Figurative form altogether disappears in the next space, and so too does the clear connection to a Renaissance art history. But London-born Walead Beshty’s abstract, conceptually complex pieces are a highlight. There is a lot about process here. For instance, his copper panel sculptures are installed without gloves, leaving smudge marks all over them. The white “paintings” have a similar quality and look dirty from a distance, but the more you study them, the more interesting they become. His FedEx boxes also record a process, a journey, that has not changed much since the time of Michelangelo: artwork has always been shipped, bought, resold, ending up in a time and a place far removed from its origin.
Han-Peter Feldman and Ged Quinn’s paintings are a complete departure that can be difficult to digest. Liverpool native Quinn’s surreal allegorical paintings are in vogue across Europe. Scenes set in Romantic-era forests might include a bubble house, historical figures, a bleeding martyr or a crucified cat. The link to art history is overt here, intentionally over-the-top, but they aren’t to everyone’s taste.
You’ll need to take some time to figure out all that is going on in three large video screens that make up The Annunciation, from Finland’s Eija-Liisa Ahtila. Like the video on the ground floor, this is special for its simplicity of its everyday “characters.” Of course, the annunciation is one of the most depicted scenes in art since the dawn of Christianity, the gospel of how the angel Gabriel announced to Mary that her child will be the son of God. Here on screen it is reenacted in a studio by some friends (not actors). They too look at classic paintings and discuss them — how much did the angel really scare Mary? — along with talk of why donkeys are wondering around Finland (“don’t they belong in warm countries?” one asks).

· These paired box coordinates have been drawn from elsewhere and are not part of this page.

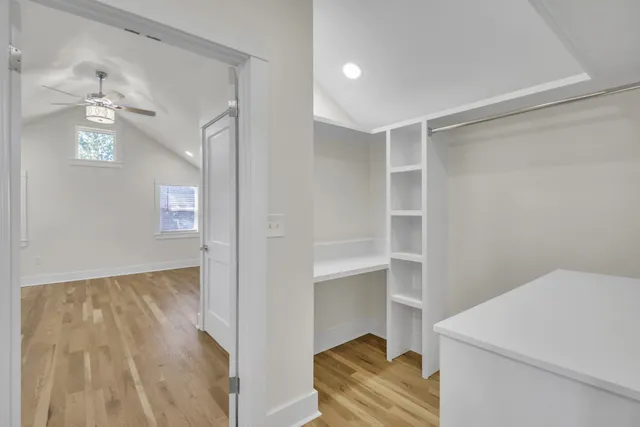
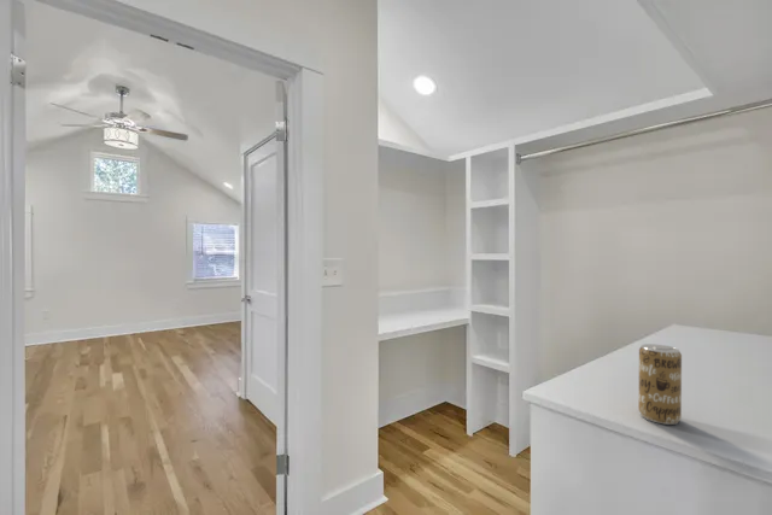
+ beverage can [637,343,683,426]
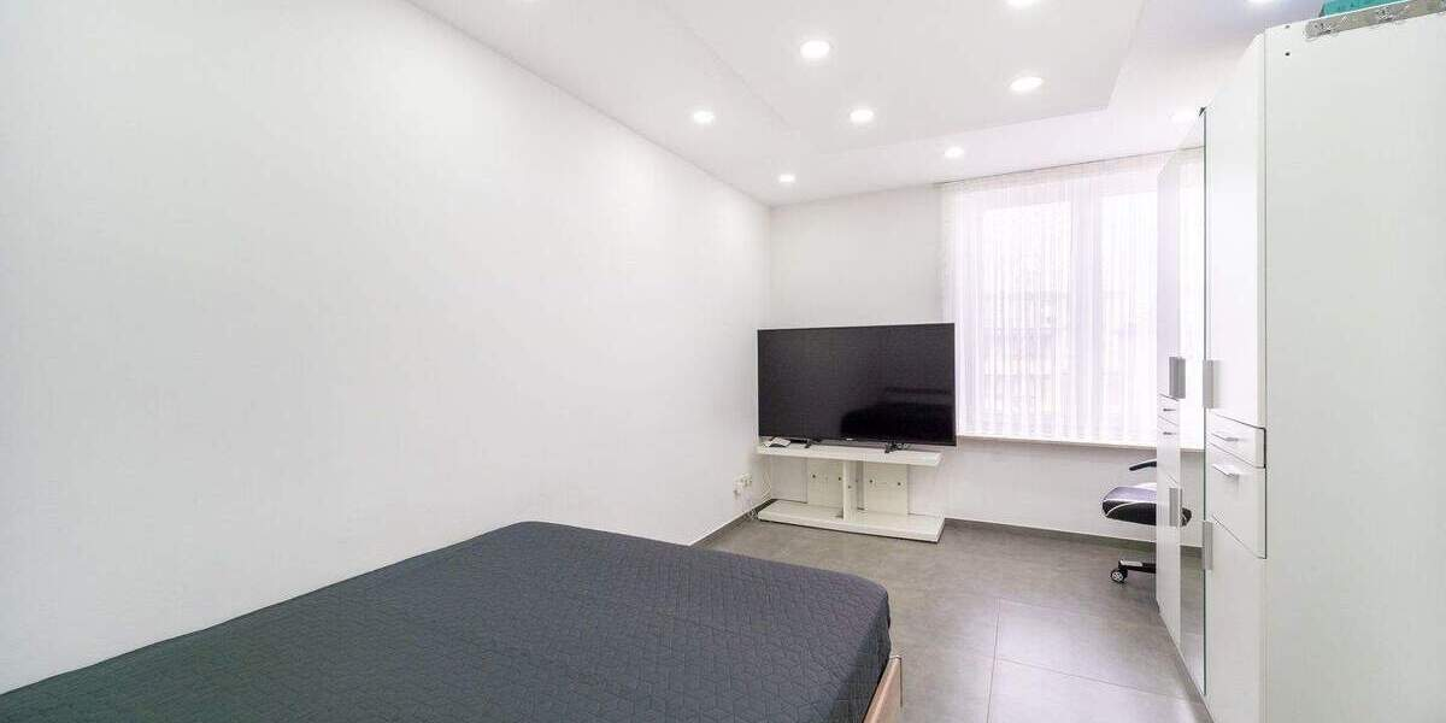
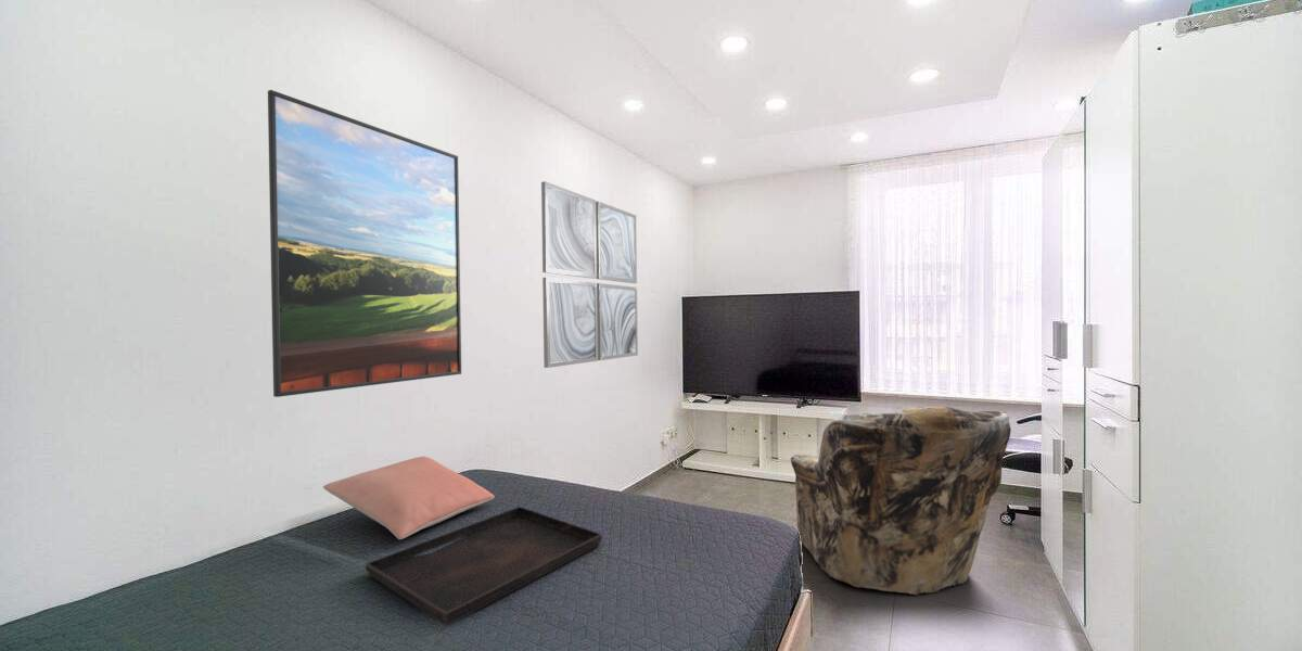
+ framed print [267,89,462,398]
+ wall art [540,180,639,369]
+ pillow [322,456,496,540]
+ armchair [789,406,1012,596]
+ serving tray [365,506,603,627]
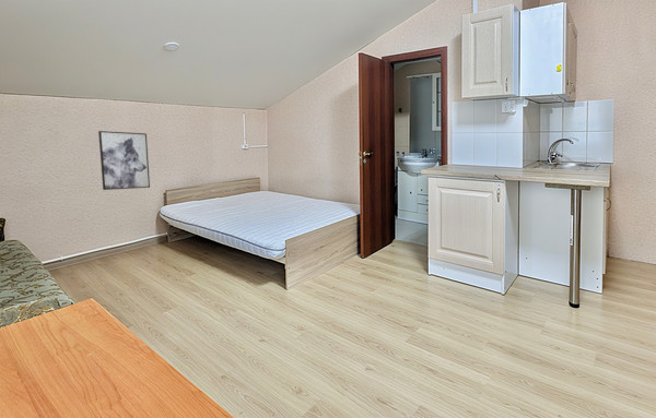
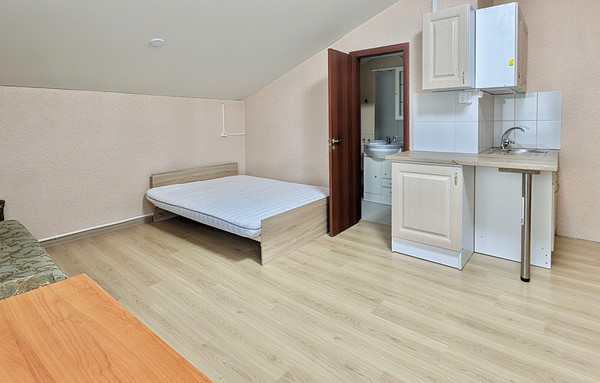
- wall art [97,130,151,191]
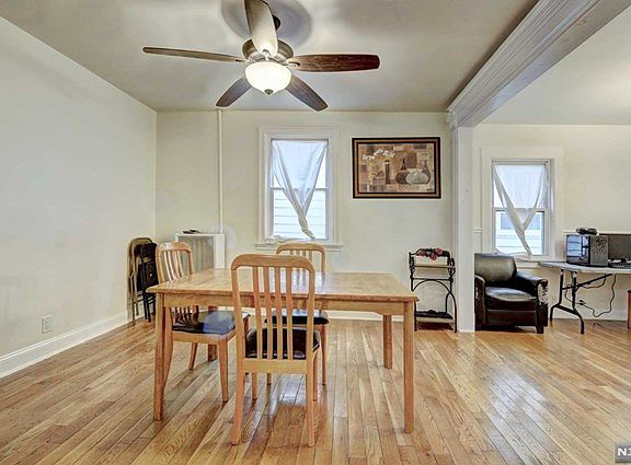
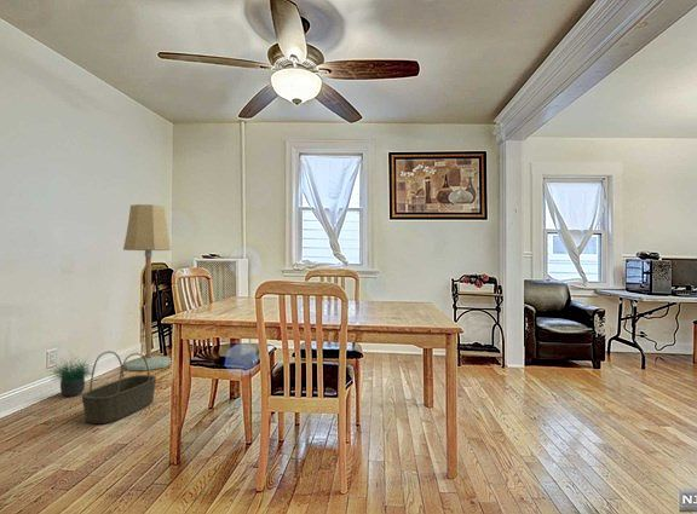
+ basket [81,350,157,425]
+ floor lamp [122,203,173,371]
+ potted plant [45,348,93,398]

The Bass came up with a nice mix of styles and forms for this exhibit, from some important artists on the world stage today. It might be hard for the viewer to keep up with the Endless Renaissance thread; each room feels like its own show, and, in fact, they are described as six solo projects. That’s OK. In fact, when exhibits try and force a theme, lead an audience down one path, it often doesn’t work. These speak for themselves, individually, and out of the broad scope of the artists’ work, you can take away what you want.